A leading resource for New York City charter schools is preparing to lend its expertise out to school operators across the country.

The New York City Charter School Center’s expansion of an existing program, “Replicating Quality Schools,” comes as the city’s charter sector faces an uncertain future. With Mayor Bloomberg, a longstanding charter supporter, leaving office at the end of the year, it is likely that the next mayor will not make it as easy for charter schools to open in public space, a cost-saving measure that has allowed the charter sector to flourish over the last decade.

Elsewhere in the country, the outlook for the publicly financed but privately managed schools is more favorable. So the charter center announced this week that it plans to help charter operators set up new schools in other cities, using a 2011 program for city charter schools that aimed to duplicate as a blueprint.

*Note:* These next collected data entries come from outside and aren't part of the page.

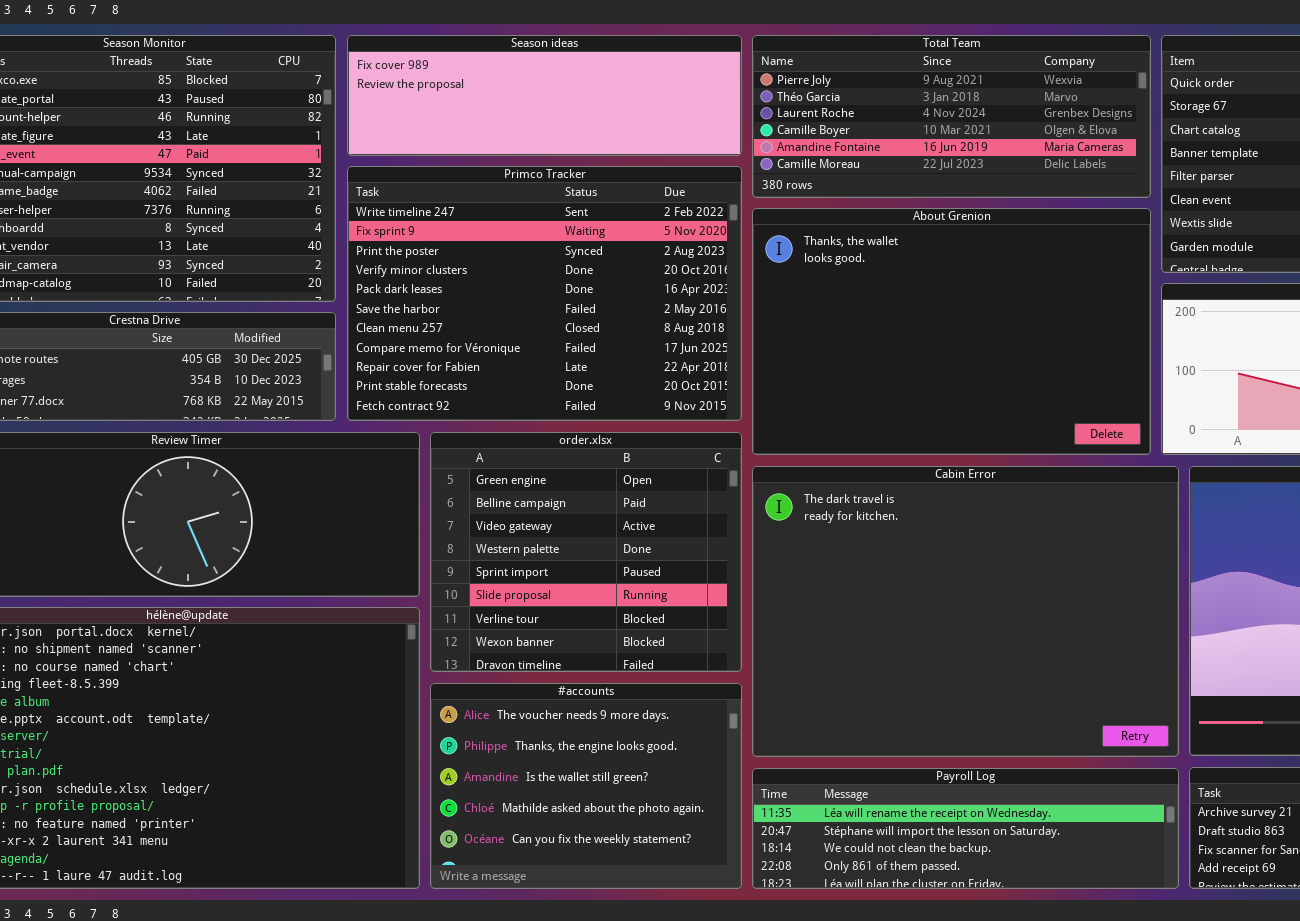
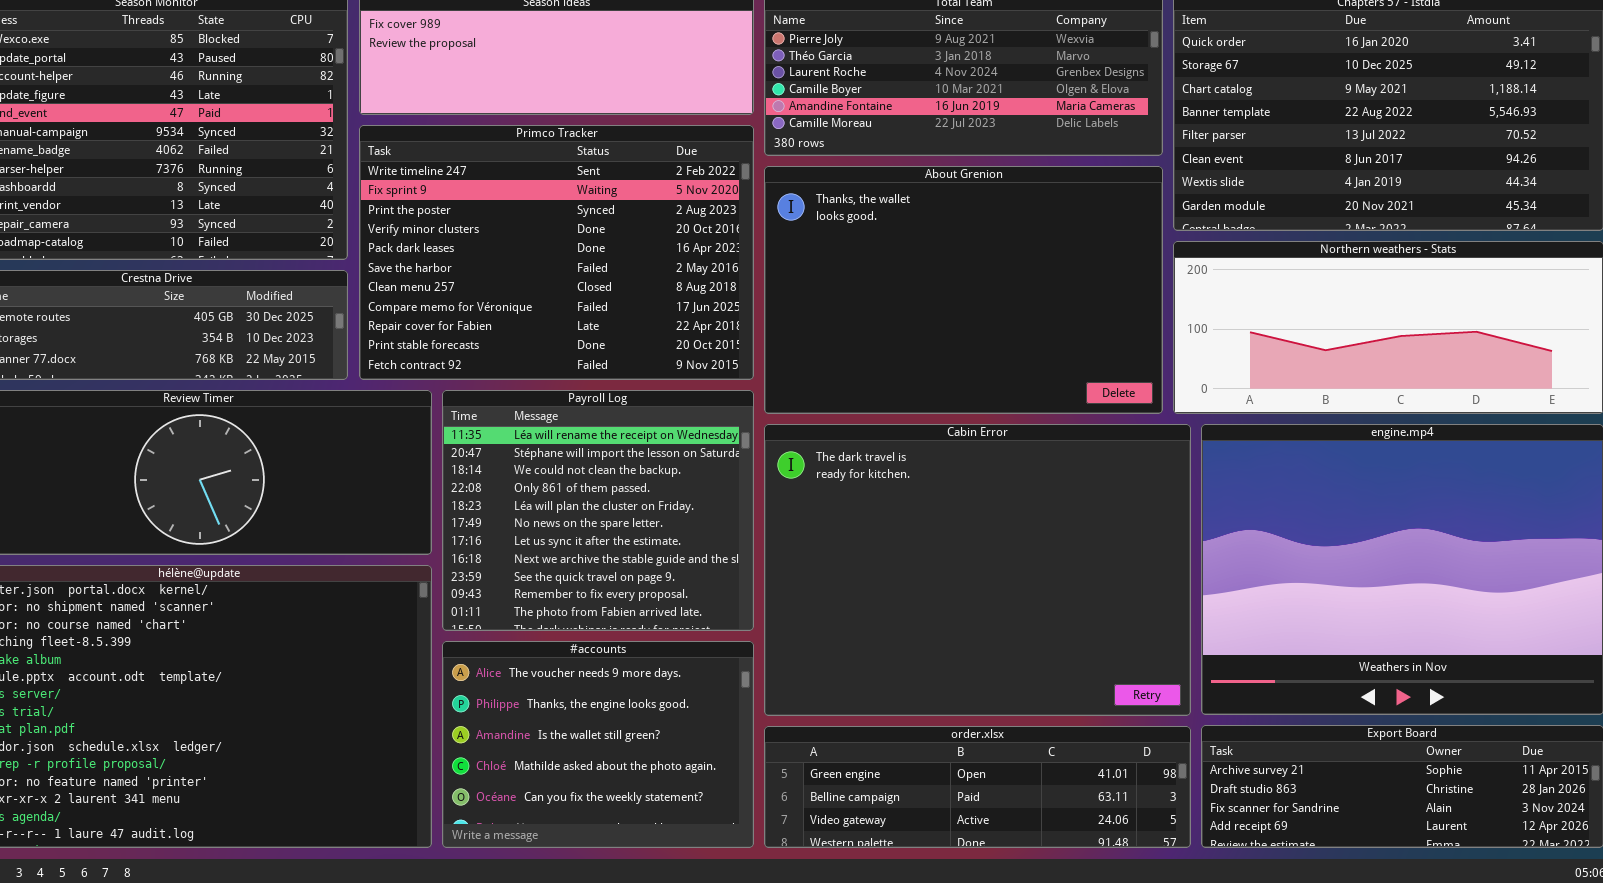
order.xlsx: [430,432,742,672] -> [764,726,1191,848], moved, resized
Payroll Log: [752,768,1179,889] -> [442,390,754,631], moved, resized

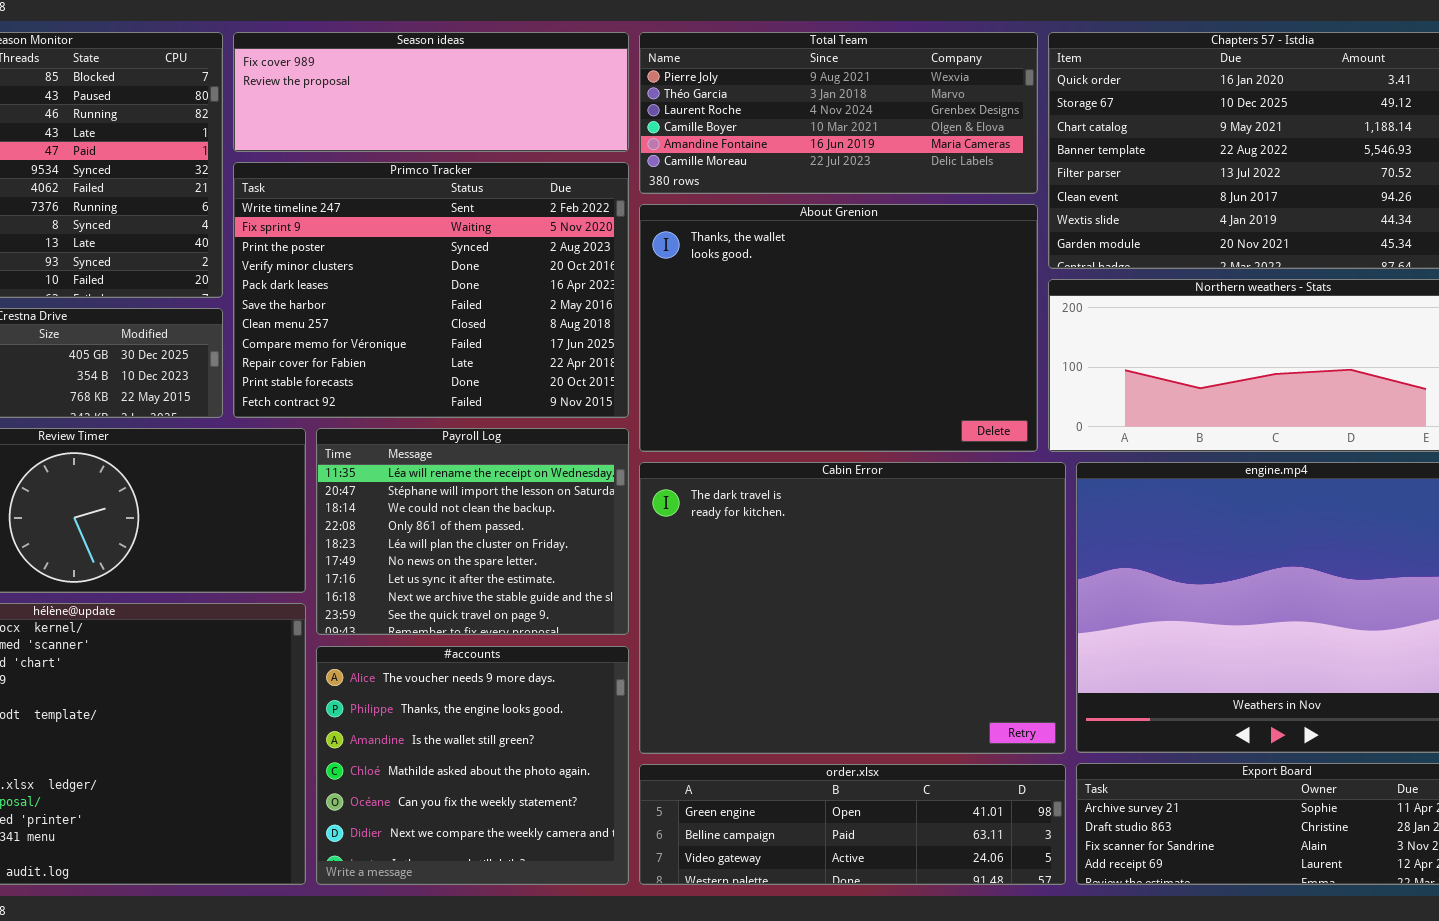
Payroll Log: [442,390,754,631] -> [316,428,629,635], resized
#accounts: [442,641,754,848] -> [316,646,629,885], resized

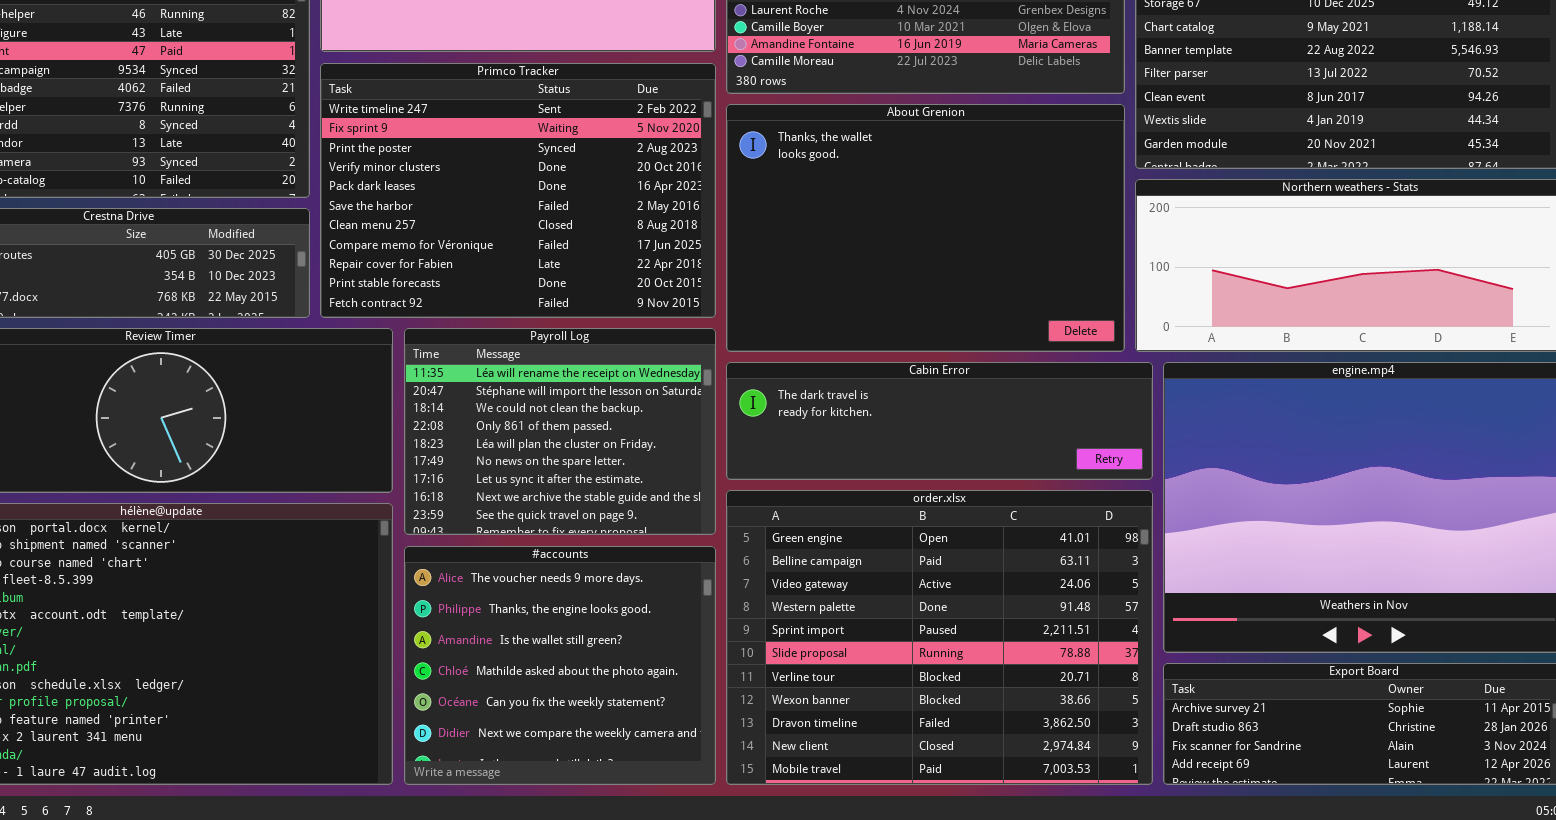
Cabin Error: [639,462,1066,754] -> [726,362,1153,480], resized
order.xlsx: [639,764,1066,885] -> [726,490,1153,785], resized

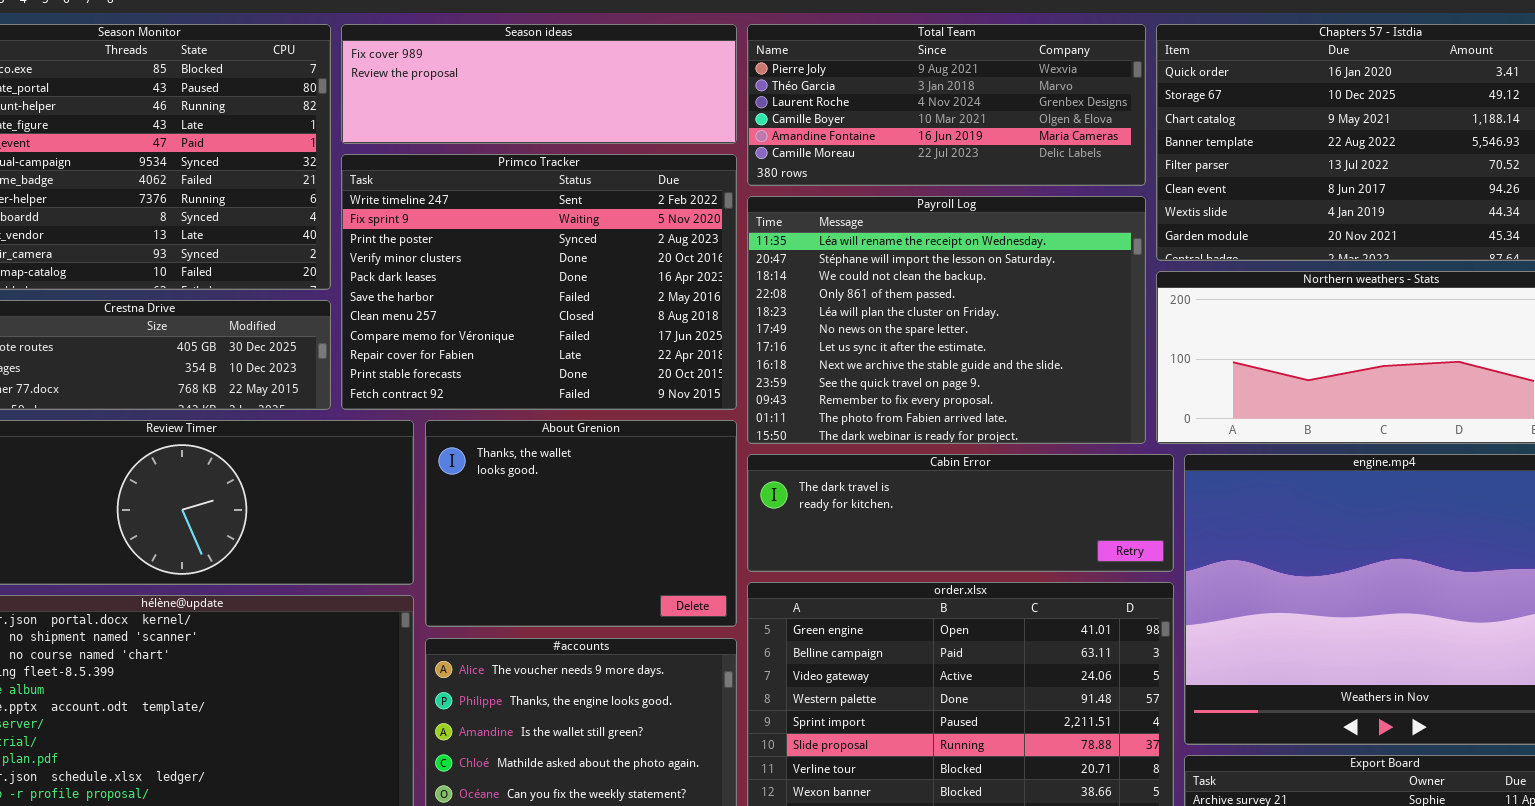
About Grenion: [726,104,1125,352] -> [425,420,737,627], moved, resized
Payroll Log: [404,328,716,535] -> [747,196,1146,444], moved, resized

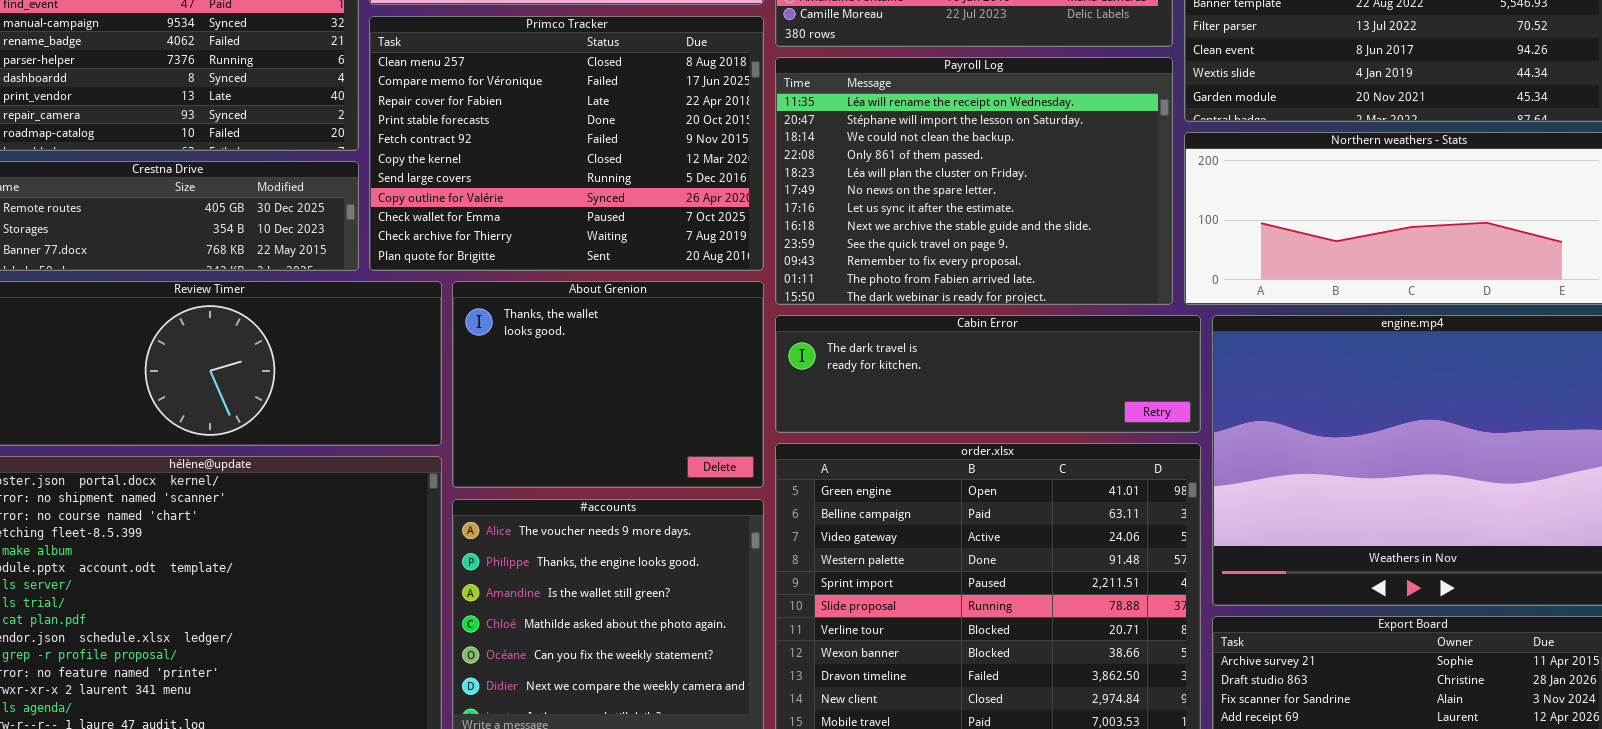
Primco Tracker: [341,154,737,410] -> [369,16,764,271], scrolled down 6 rows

The charter center is bringing on Jim Ford, a consultant who has assisted charter schools in the past, to run the new program, which will focus on the challenges that charter operators face as they begin to turn stand-alone schools into the foundations of charter networks. Operators in that position must contend with many new questions, including how to divide responsibilities between schools and central offices and how to allow schools to customize their programs while remaining faithful to the original model.

The center will run the eight-week program, which the Dell Foundation is funding, in four cities over the next three years where charter advocates request assistance. The first destination is New Orleans, where three-quarters of students already attend charter schools, giving it the highest charter school enrollment density of any district in the country.

Despite the large number of charter schools in New Orleans already, there remains an appetite for more that use practices that have been successful already, according to James Merriman, the charter center’s CEO.

“I think there’s a certain irony here,” he said. “At a time where some of [New York City’s] mayoral candidates are saying, ‘Let’s slow down, let’s not expand the charter sector,’ what we’re seeing in other cities is a move to replicate what’s gone on in New York and build high-quality charter seats.”

At a panel discussion hosted by the Manhattan Institute on Tuesday, Democrats for Education Reform Executive Director Joe Williams said not many people want to start charter schools in the city right now. Even other parts of New York State seem to be more appealing for charter school incubation. Just this week, a foundation pledged to give $1 million help establish more charter schools in Rochester.

Merriman said the national program did not signal a reduction in the charter center’s committment to operate in New York City. In fact, he said, the replication program could soon be reprised here.

“I don’t know if it will be one of the four cities that we do, but we intend to offer the program again here in the next year or so,” Merriman said.

Still, he said, efforts to develop new charter schools in New York City face more of an uphill battle than they might in other districts. “It’s hard to talk people into thinking of New York as a place to come when you see other cities being much more willing,” he said.